Sunday, May 9, 2021

SA admits energy security both regional, national issue

South Africa has announced a raft of measures aimed at addressing the power problems in the Africa’s second largest economyÔÇöas some stray missiles have hit hard on the region, including Botswana. Outlining the new roadmap, which includes a suite of energy sources and speeding up of Independent Power Producer Procurement Programme, SA’s Minister of Energy, Tina Joemat-Pettersson admitted that energy security is both a regional and national issue due to supply and demand locational mismatches.

Joemat-Pettersson revealed that the electricity supply options will be derived from renewable resources, gas, coal and cogeneration.

“Resolving the energy challenge remains a critical element of the South African Cabinet’s list of nine strategic priorities to be pursued in partnership with the private sector and all stakeholders,” said the Minister.

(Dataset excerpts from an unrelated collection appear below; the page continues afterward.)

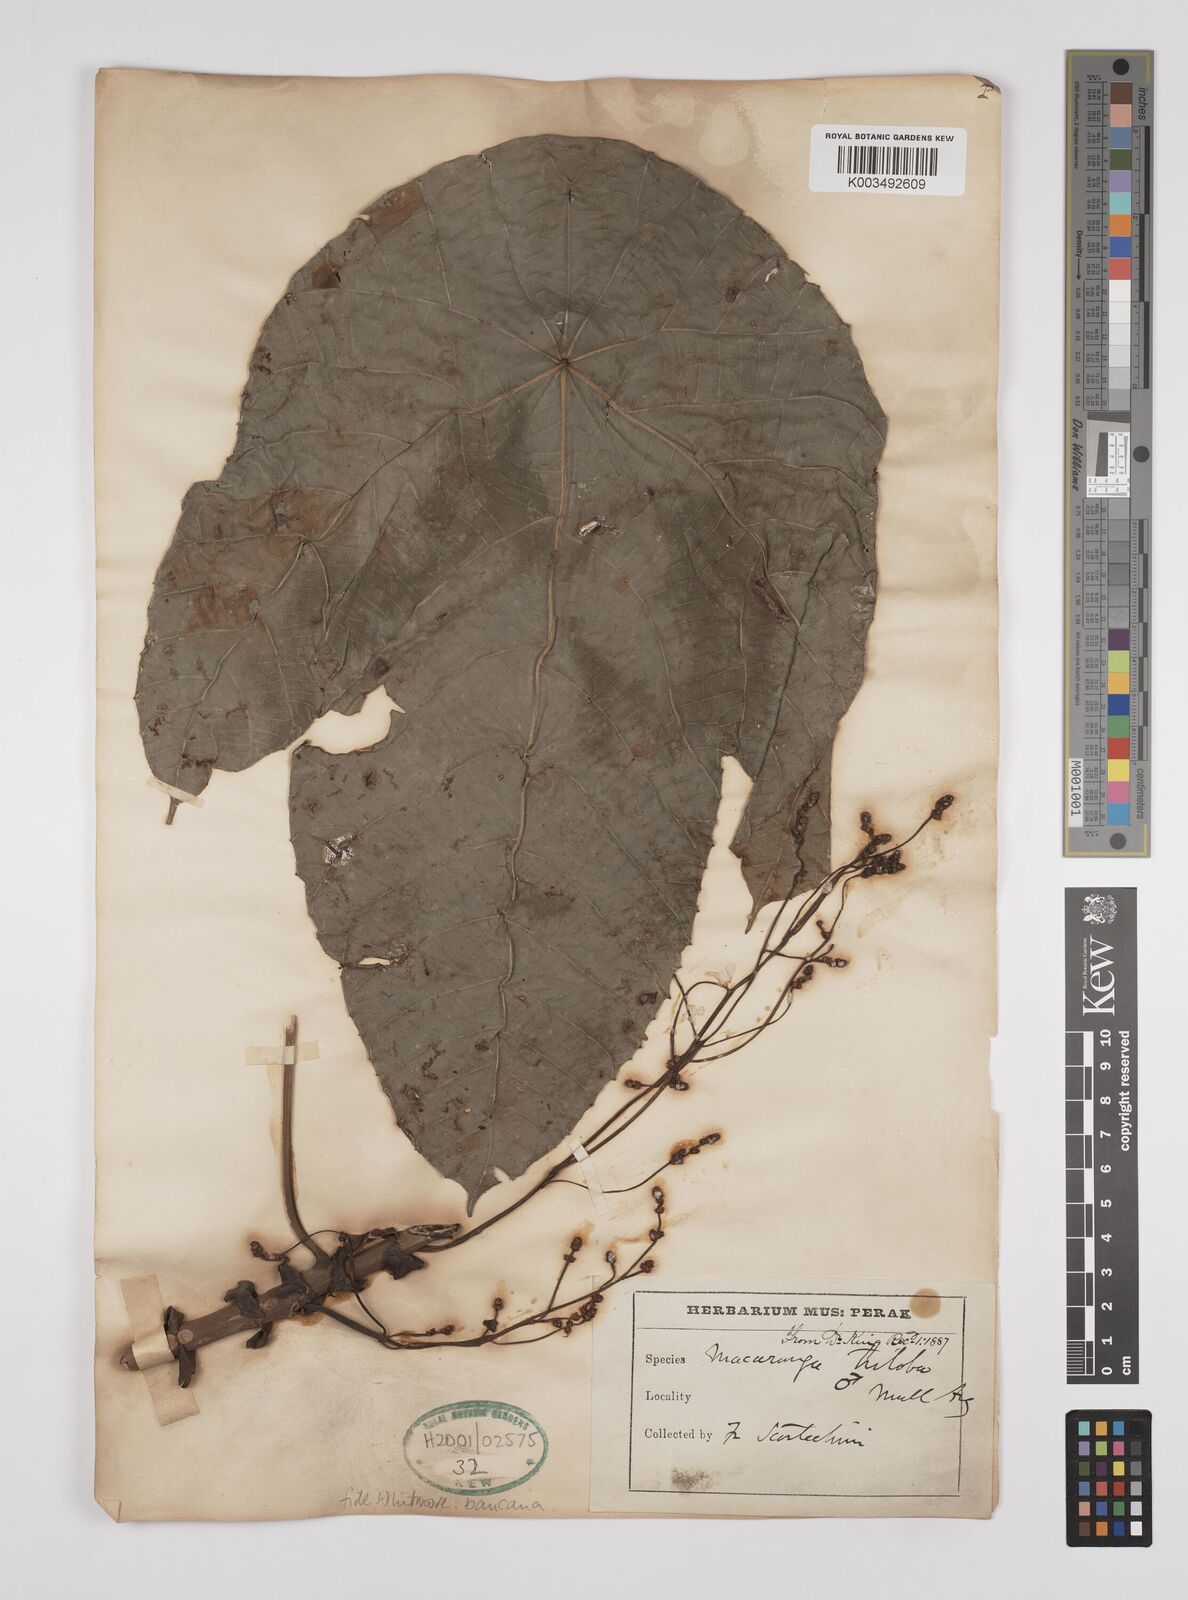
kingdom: Plantae
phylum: Tracheophyta
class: Magnoliopsida
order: Malpighiales
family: Euphorbiaceae
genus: Macaranga
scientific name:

“The South African Government is following a coordinated approach to the energy challenge, while ensuring that energy developments are maximising socio-economic development objectives, in addition to economic growth.”

Botswana is one of the hardest hit countries by the sneezing South Africa as it imports large quantities of electricity from Eskom, which is SA power utility. The problems are historical as Botswana Power Corporation (BPC), the government underpinned power utility relied heavily on cheap imports over the years and failed to expand Morupule capacity when the country had excess resources. Now they are paying the price for the failing P11 billion Morupule B power project. This was made worse by South Africa’s reluctance to strike a Power Purchase Agreement (PPA) with CIC Energy, which was developing Mmamabula energy complex for both export and domestic use.

Now South Africa looks set to remedy the problems with new energy supply and demand options that will increase the participation of Independent Power Producers (IPPs) to supply electricity to the grid as well as private participation in energy efficiency and demand side initiatives.

One such option is the Renewable Energy IPP Program, a flagship program of the Department of Energy (DoE) through which a total of 4 322MW have been procured in less than four years. Joemat-Pettersson said on 11th April 2015, the DoE issued confirmation letters to thirteen Preferred Bidders for the fourth bid submission phase of the RE IPP Programme. These projects, once completed, will contribute an additional 1 121MWs to the national grid. ?The move brought a total of 79 projects approved by the Department of Energy with a capacity of 5 243MW across all Renewable Energy Bid Windows.

“This represents a massive investment of R168 billion in economic infrastructures in our country, which will contribute to economic growth and job creation, in addition to the contribution it makes to security of electricity supply.”

The minister added that they will be issuing a Request for Further Proposals for an expedited procurement process of 1800MW from all technologies.

“This bidding process would be open to inter alia all unsuccessful Bidders from all previous Bid Windows (BWs 1 to 4) which are ready for re-submission. The Request for Further Proposal for this expedited procurement process will be issued by no later than early June 2015 and the IPP Office will release more details on the proposed process for this in due course.”

DoE has also developed Small Projects Programme which seeks to procure renewable energy from small-scale Independent Power Producers and it is also engaged in a process to design a Gas to Power procurement programme for a combined 3126MW allocation.

Equally, Coal Base load IPP Programme will procure 2 500MW of electricity from coal fired power stations with Bidders limited to bidding a maximum of six hundred megawatts (600MW) per project.

A number Botswana based coal explorers will punch the air at this move as a number of them are partnering with South African counterparts in a bid to qualify to export power to Eskom.

A number of coal companies are uncertain of the Trans Kalahari Rail Project (TKR) as governments of Namibia and Botswana could be reluctant to underwrite the huge risk on the project as costs keep rising.

“TKR needs to see someone wakes up in the morning to say I am going to do it,” Economist and Consultant at Econsult Botswana, Bogolo Kenewendo said at Afena Capital Press Club seminar recently.

“It is up to the leaders to decide what they want to do,” she said adding that as coal has a cycle, Botswana could benefit from rise in prices at completion.